**EXERCISE GOAL:** Reproduce the lines below word for word, starting with the line that contains "Reading left to" and ending with the line that contains "What is the sum of the", both included. Leave the pictures out of your copy.

**RECORDS FOR THE TASK:**
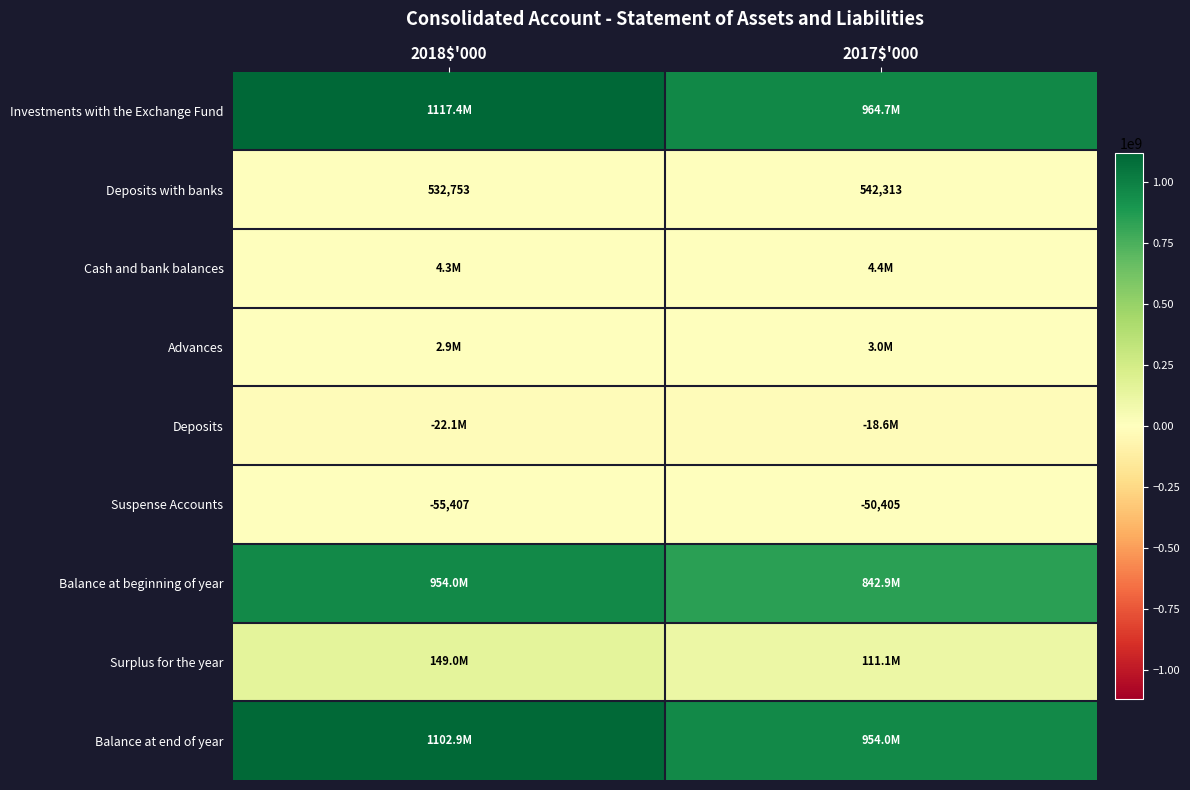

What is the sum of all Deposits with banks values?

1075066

* * *

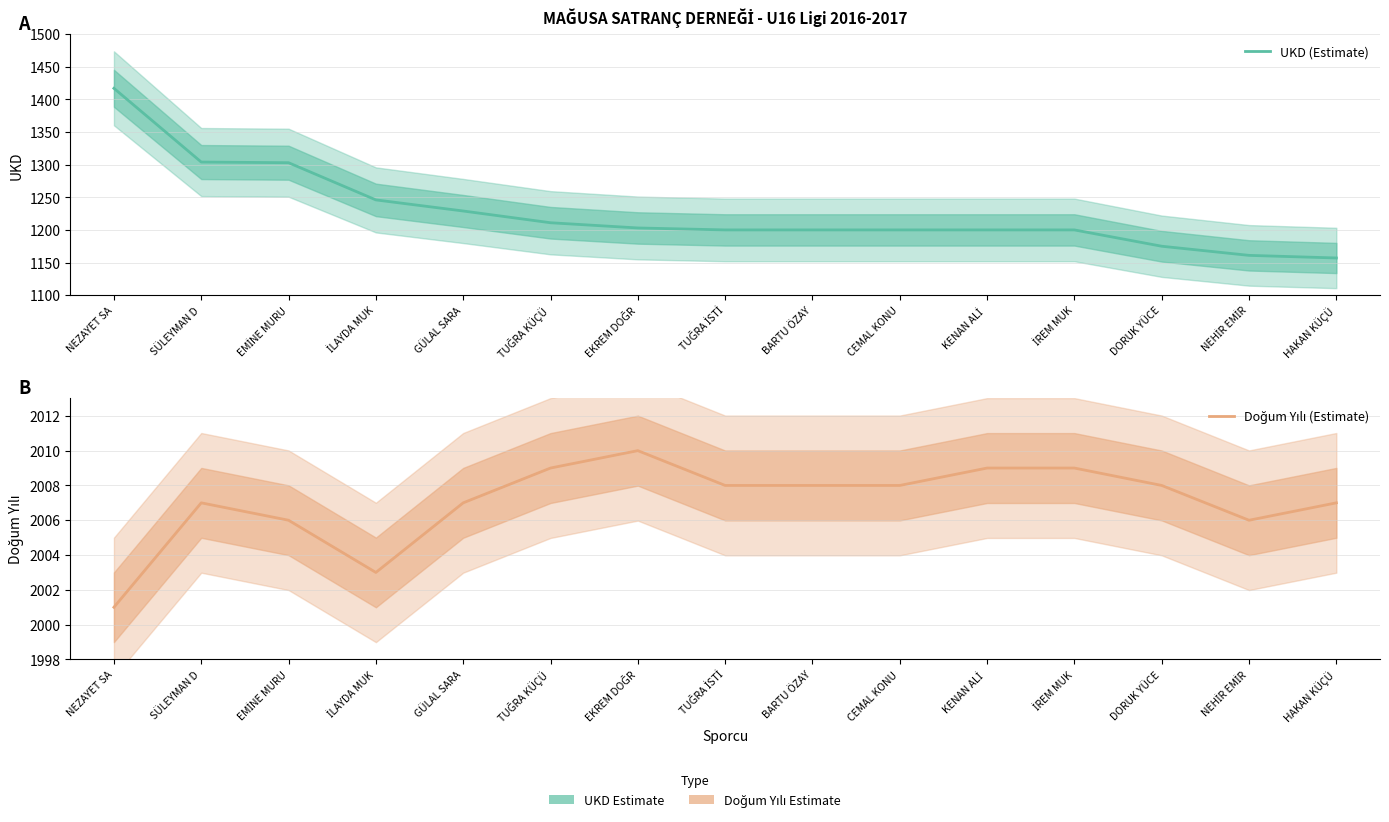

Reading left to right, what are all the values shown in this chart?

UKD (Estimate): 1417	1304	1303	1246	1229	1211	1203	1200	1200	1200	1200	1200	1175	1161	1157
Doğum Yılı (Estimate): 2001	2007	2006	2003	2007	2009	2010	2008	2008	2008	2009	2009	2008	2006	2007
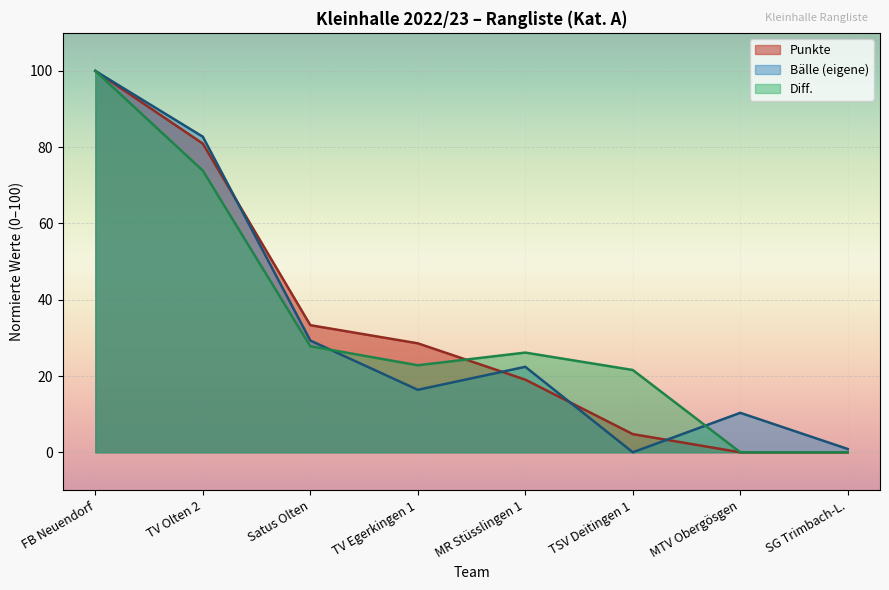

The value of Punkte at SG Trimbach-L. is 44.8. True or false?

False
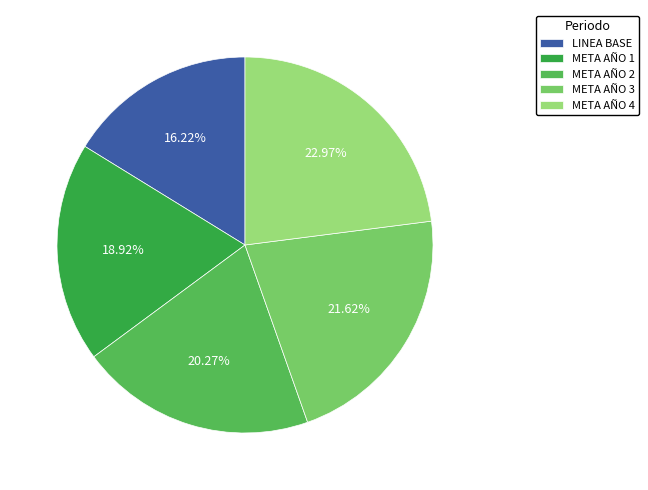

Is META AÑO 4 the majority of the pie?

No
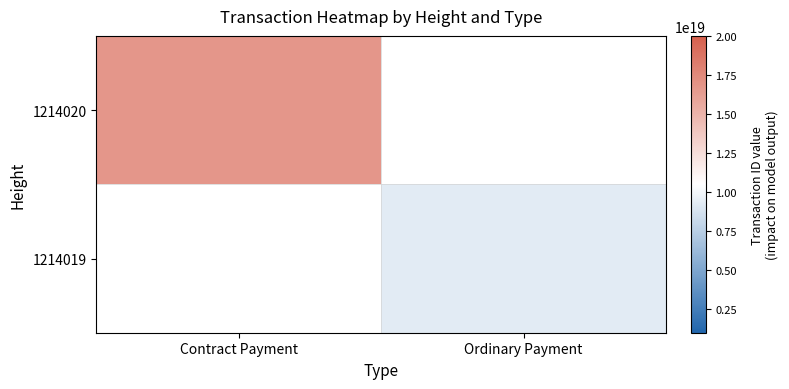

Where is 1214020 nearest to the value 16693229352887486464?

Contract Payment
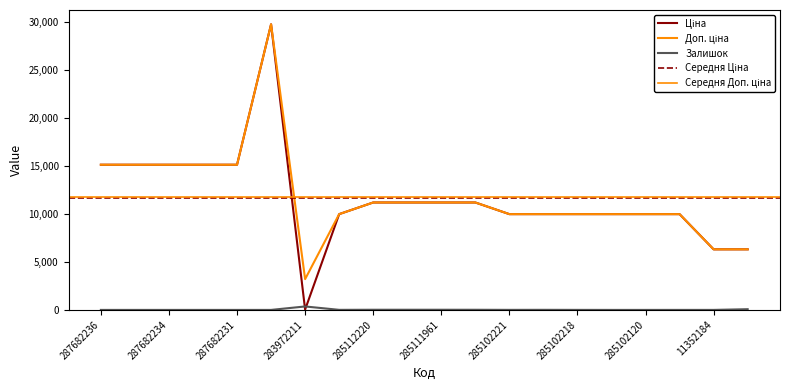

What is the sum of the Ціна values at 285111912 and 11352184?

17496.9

* * *

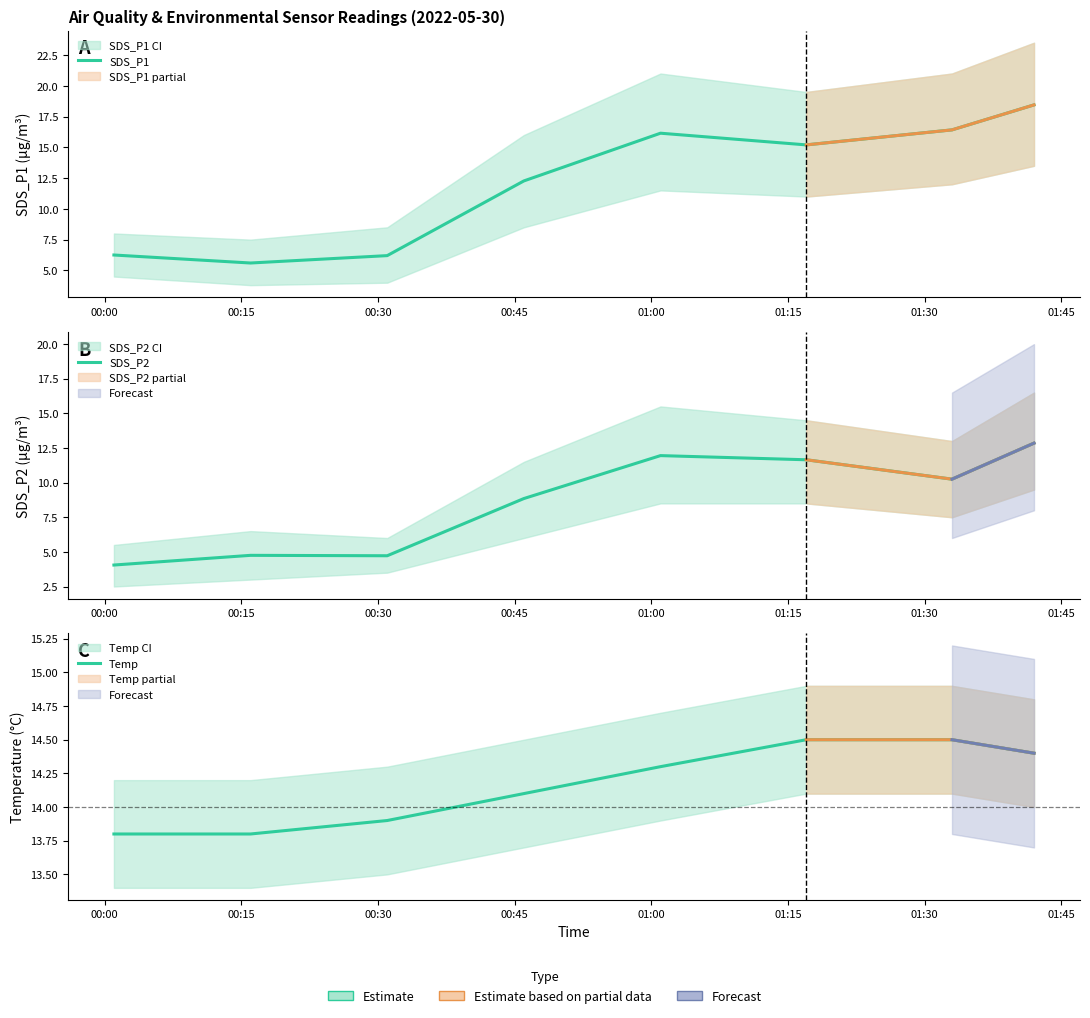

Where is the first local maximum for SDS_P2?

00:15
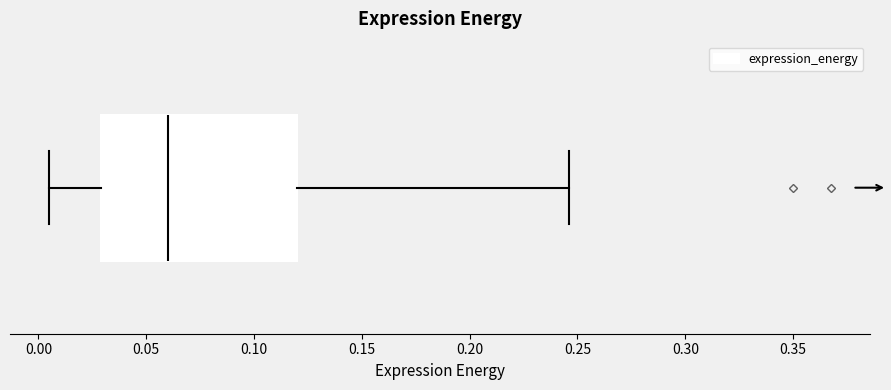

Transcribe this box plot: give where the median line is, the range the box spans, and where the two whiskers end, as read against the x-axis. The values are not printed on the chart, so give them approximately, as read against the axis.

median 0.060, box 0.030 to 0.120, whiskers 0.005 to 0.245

**YOUR SOLUTION:**
Reading left to right, what are all the values shown in this chart?

UKD (Estimate): 1417	1304	1303	1246	1229	1211	1203	1200	1200	1200	1200	1200	1175	1161	1157
Doğum Yılı (Estimate): 2001	2007	2006	2003	2007	2009	2010	2008	2008	2008	2009	2009	2008	2006	2007

The value of Punkte at SG Trimbach-L. is 44.8. True or false?

False

Is META AÑO 4 the majority of the pie?

No

Where is 1214020 nearest to the value 16693229352887486464?

Contract Payment

What is the sum of the Ціна values at 285111912 and 11352184?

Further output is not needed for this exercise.